Children's Cancer Institute Australia for Medical Research, Lowy Cancer Research Centre, UNSW, Sydney, NSW, Australia.
School of Women's and Children's Health, UNSW Sydney, Randwick, NSW, Australia.
Nat Commun. 2021 Mar 25;12(1):1881. doi: 10.1038/s41467-021-22143-x.
To achieve the very high oncoprotein levels required to drive the malignant state cancer cells utilise the ubiquitin proteasome system to upregulate transcription factor levels. Here our analyses identify ALYREF, expressed from the most common genetic copy number variation in neuroblastoma, chromosome 17q21-ter gain as a key regulator of MYCN protein turnover. We show strong co-operativity between ALYREF and MYCN from transgenic models of neuroblastoma in vitro and in vivo. The two proteins form a nuclear coactivator complex which stimulates transcription of the ubiquitin specific peptidase 3, USP3. We show that increased USP3 levels reduce K-48- and K-63-linked ubiquitination of MYCN, thus driving up MYCN protein stability. In the MYCN-ALYREF-USP3 signal, ALYREF is required for MYCN effects on the malignant phenotype and that of USP3 on MYCN stability. This data defines a MYCN oncoprotein dependency state which provides a rationale for future pharmacological studies.
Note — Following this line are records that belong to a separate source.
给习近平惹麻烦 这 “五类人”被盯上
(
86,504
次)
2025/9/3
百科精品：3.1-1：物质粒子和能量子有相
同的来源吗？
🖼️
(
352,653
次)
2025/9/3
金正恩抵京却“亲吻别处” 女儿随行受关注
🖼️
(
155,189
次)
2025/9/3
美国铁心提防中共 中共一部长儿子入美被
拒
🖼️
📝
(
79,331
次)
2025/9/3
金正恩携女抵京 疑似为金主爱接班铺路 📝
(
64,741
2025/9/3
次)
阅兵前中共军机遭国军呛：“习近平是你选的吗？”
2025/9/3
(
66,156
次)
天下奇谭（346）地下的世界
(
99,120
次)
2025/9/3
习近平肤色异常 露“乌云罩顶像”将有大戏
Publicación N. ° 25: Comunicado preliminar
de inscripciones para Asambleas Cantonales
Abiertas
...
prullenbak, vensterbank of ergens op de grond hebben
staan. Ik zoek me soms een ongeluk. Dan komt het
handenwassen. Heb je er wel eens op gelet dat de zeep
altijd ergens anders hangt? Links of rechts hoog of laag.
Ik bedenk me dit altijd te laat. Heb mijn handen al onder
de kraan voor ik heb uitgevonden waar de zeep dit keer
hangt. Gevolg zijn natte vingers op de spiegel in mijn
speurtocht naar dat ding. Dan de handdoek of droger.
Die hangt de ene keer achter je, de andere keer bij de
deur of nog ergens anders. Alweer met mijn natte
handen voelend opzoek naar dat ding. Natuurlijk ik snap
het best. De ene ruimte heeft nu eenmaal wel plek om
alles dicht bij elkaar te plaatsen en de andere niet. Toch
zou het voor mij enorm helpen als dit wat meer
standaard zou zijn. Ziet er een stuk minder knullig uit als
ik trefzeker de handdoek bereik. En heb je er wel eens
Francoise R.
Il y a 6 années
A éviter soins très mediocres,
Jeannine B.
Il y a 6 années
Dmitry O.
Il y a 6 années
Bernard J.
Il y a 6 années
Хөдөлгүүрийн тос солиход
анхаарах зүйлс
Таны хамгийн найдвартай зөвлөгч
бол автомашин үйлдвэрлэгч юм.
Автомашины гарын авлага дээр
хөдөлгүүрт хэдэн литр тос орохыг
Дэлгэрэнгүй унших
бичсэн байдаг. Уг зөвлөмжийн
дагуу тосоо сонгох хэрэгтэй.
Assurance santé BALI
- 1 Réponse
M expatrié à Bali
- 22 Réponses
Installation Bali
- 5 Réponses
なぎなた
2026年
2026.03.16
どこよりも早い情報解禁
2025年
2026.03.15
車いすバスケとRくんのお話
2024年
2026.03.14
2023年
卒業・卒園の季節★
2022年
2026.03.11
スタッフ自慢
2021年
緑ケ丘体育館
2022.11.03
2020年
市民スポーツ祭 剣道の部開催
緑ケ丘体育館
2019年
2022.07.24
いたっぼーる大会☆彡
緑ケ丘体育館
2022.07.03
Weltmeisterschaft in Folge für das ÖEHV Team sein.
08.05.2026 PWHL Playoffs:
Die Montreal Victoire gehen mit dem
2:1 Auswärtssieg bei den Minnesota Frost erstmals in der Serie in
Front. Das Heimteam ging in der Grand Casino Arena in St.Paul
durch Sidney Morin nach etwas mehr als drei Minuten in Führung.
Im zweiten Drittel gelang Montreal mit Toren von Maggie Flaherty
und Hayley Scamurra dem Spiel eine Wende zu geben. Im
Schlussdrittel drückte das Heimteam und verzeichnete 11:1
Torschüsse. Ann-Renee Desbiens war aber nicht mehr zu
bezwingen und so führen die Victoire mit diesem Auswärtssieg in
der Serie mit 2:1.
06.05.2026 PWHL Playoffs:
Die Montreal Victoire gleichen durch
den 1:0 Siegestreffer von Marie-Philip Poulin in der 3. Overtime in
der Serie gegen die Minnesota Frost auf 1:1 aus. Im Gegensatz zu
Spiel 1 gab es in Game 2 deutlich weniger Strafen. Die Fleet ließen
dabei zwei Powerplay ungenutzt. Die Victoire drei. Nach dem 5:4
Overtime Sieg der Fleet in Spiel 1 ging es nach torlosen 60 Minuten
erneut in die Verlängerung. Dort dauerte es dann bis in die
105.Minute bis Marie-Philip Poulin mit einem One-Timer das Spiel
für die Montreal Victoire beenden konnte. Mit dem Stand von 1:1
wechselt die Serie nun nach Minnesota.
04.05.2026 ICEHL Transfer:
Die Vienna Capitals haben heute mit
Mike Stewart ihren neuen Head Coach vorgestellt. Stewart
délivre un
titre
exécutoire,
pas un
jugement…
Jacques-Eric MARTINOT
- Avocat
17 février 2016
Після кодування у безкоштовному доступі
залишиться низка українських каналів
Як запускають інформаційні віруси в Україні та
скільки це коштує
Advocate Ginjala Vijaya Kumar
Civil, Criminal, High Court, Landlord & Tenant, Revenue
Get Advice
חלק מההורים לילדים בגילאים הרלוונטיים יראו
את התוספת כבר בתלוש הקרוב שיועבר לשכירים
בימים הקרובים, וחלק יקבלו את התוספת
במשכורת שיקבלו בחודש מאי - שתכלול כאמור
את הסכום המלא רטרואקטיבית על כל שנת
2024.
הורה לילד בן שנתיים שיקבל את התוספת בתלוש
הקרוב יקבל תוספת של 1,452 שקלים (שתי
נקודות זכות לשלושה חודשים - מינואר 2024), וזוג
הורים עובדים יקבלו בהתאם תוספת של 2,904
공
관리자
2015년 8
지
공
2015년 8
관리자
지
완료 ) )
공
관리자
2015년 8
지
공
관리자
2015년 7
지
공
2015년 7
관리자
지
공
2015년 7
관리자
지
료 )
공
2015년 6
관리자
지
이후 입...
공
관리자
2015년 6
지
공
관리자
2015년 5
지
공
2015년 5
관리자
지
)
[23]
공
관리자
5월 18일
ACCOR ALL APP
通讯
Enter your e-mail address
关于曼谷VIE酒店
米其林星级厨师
为了达到驱动恶性状态所需的非常高的癌蛋白水平,癌细胞利用泛素蛋白酶体系统上调转录因子水平。在这里,我们的分析确定了 A L Y R E F ,它来自神经母细胞瘤中最常见的染色体 17q21 端增益的遗传拷贝数变异,作为 M Y C N 蛋白周转的关键调节剂。我们在神经母细胞瘤的转基因模型中体外和体内显示 A L Y R E F 和 M Y C N 之间具有很强的协同作用。这两种蛋白质形成核共激活因子复合物,刺激泛素特异性肽酶 3 , U S P 3 的转录。我们表明,U S P 3 水平的增加减少了 M Y C N 的 K-48 和 K-63 连接的泛素化,从而导致 M Y C N 蛋白稳定性增加。在 M Y C N - A L Y R E F - U S P 3 信号中,A L Y R E F 是 M Y C N 对恶性表型的影响和 U S P 3 对 M Y C N 稳定性的影响所必需的。这些数据定义了一个 M Y C N 癌蛋白依赖性状态,为未来的药理学研究提供了依据。